Directions for this task: Please print nothing but the lines from the one with "Athletics, 1932: 29 -> 27" to the last line of the records below, and omit pictures.

**** Exercise material

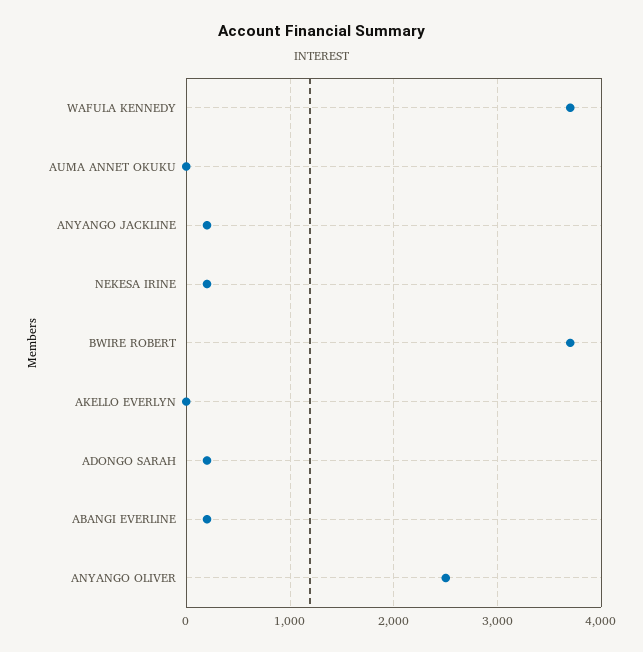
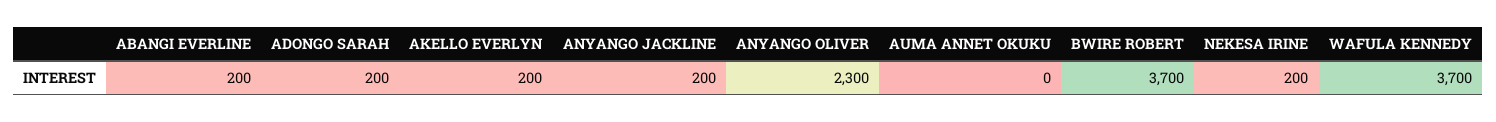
AKELLO EVERLYN: 0 -> 200
ANYANGO OLIVER: 2500 -> 2300

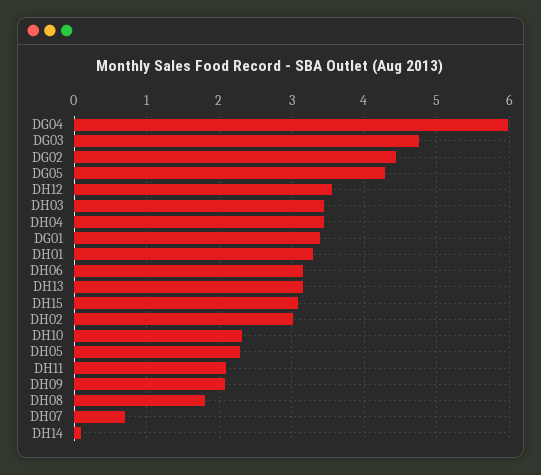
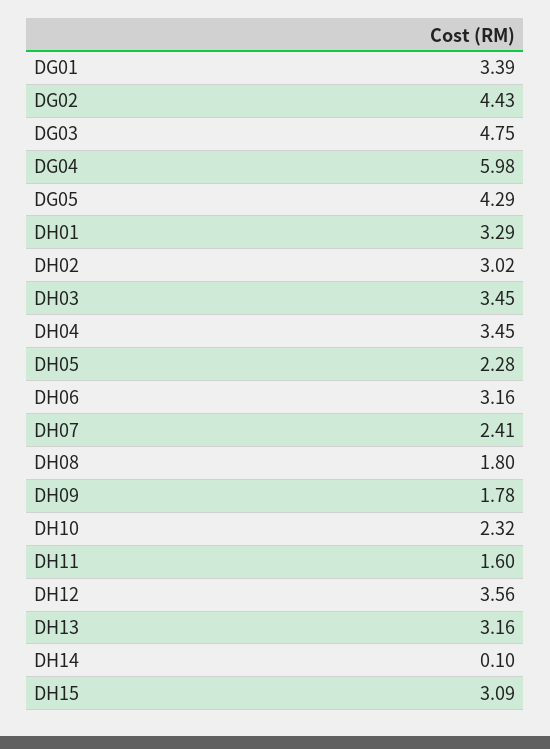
DH11: 2.1 -> 1.6
DH09: 2.1 -> 1.78
DH07: 0.7 -> 2.41

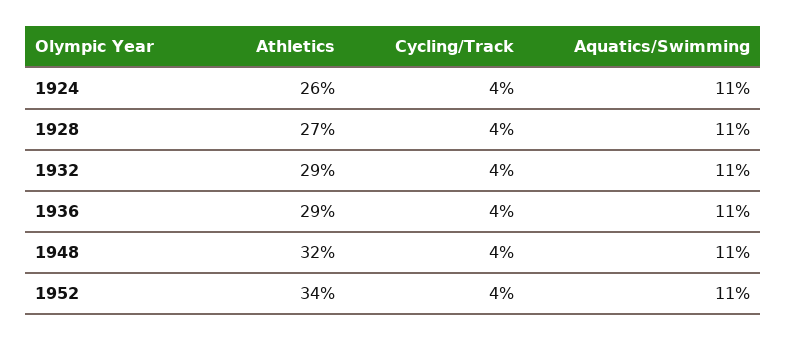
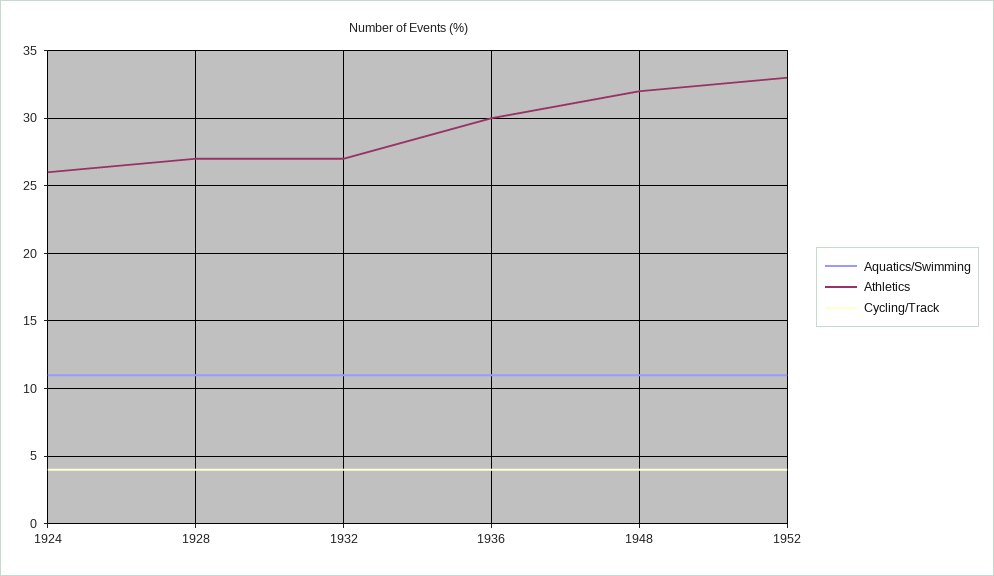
Athletics, 1932: 29 -> 27
Athletics, 1936: 29 -> 30
Athletics, 1952: 34 -> 33

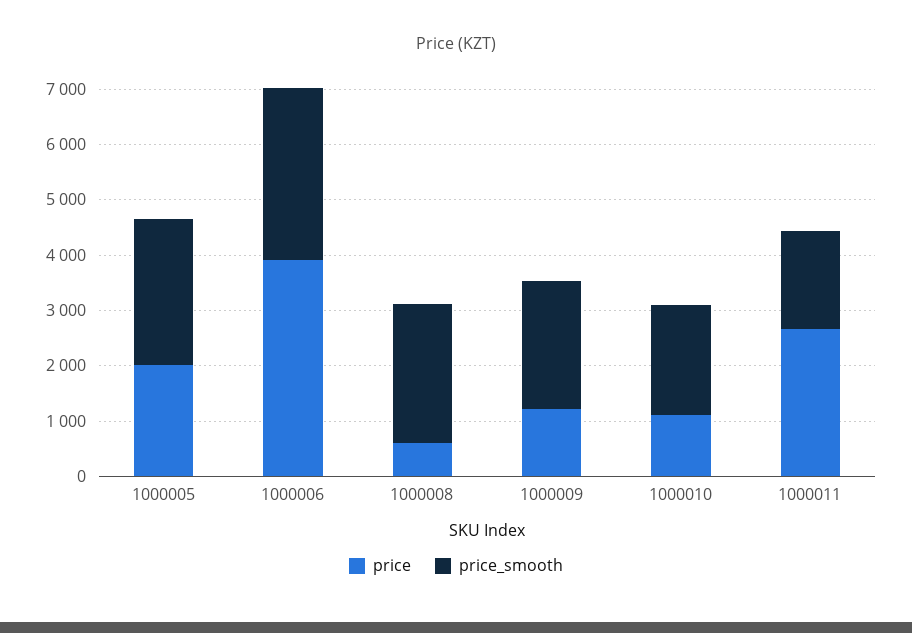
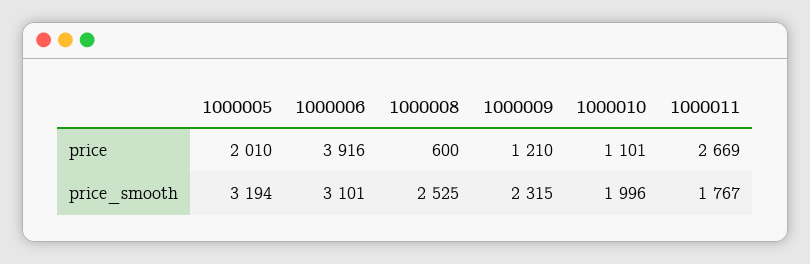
price_smooth, 1000005: 2600 -> 3194

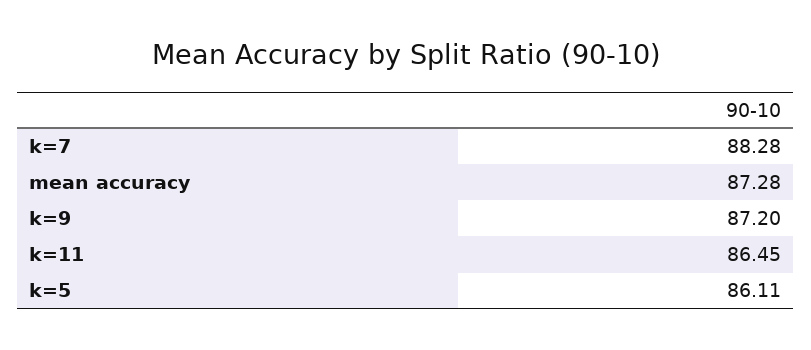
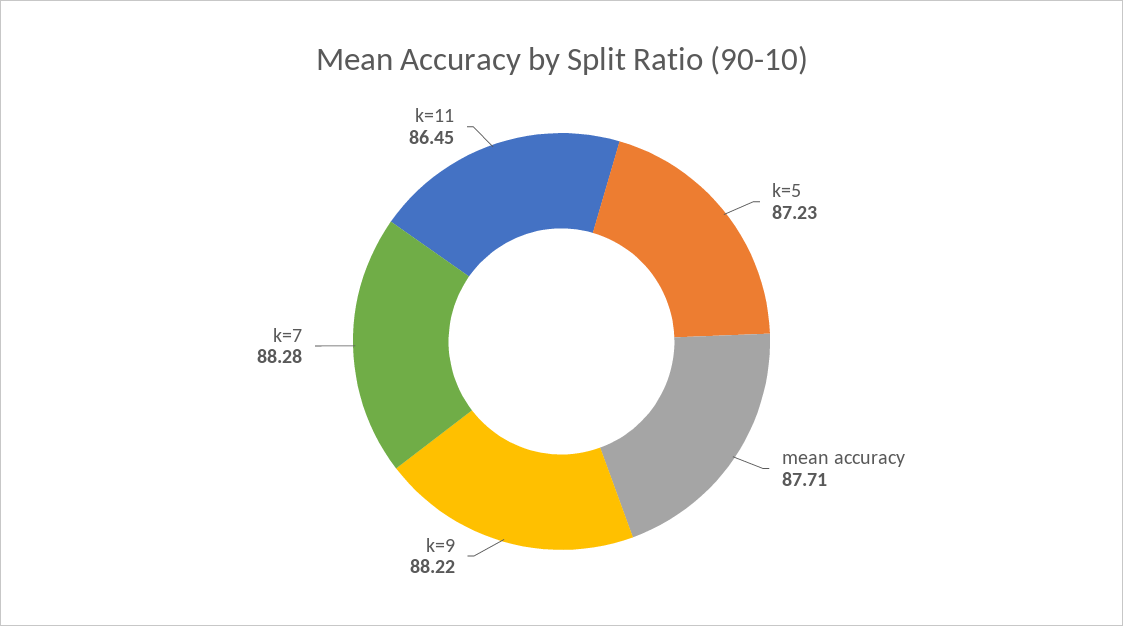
mean accuracy: 87.28 -> 87.71
k=9: 87.2 -> 88.22
k=5: 86.11 -> 87.23

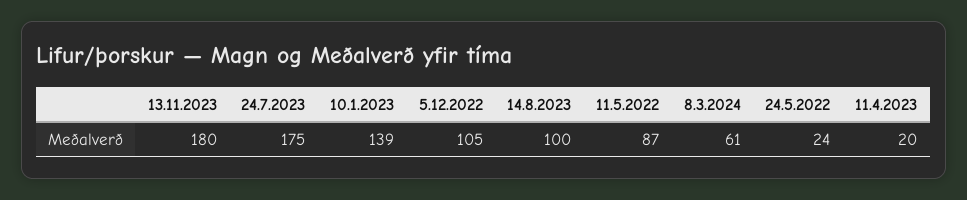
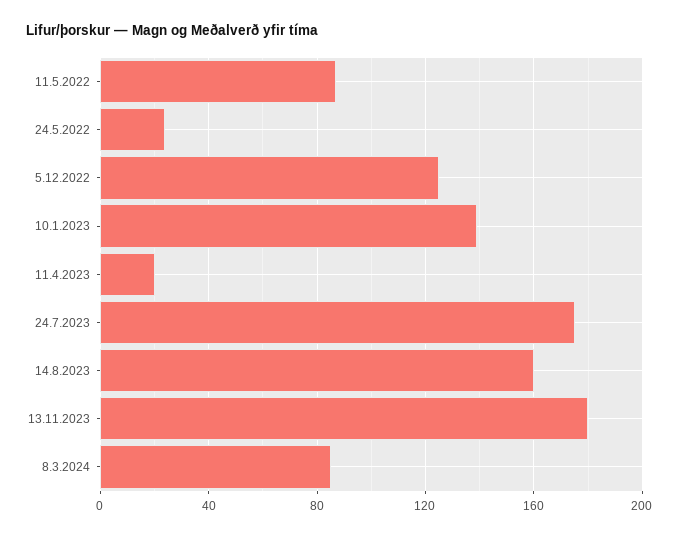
5.12.2022: 105 -> 125
14.8.2023: 100 -> 160
8.3.2024: 61 -> 85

********

Solution for this problem:
Athletics, 1932: 29 -> 27
Athletics, 1936: 29 -> 30
Athletics, 1952: 34 -> 33

price_smooth, 1000005: 2600 -> 3194

mean accuracy: 87.28 -> 87.71
k=9: 87.2 -> 88.22
k=5: 86.11 -> 87.23

5.12.2022: 105 -> 125
14.8.2023: 100 -> 160
8.3.2024: 61 -> 85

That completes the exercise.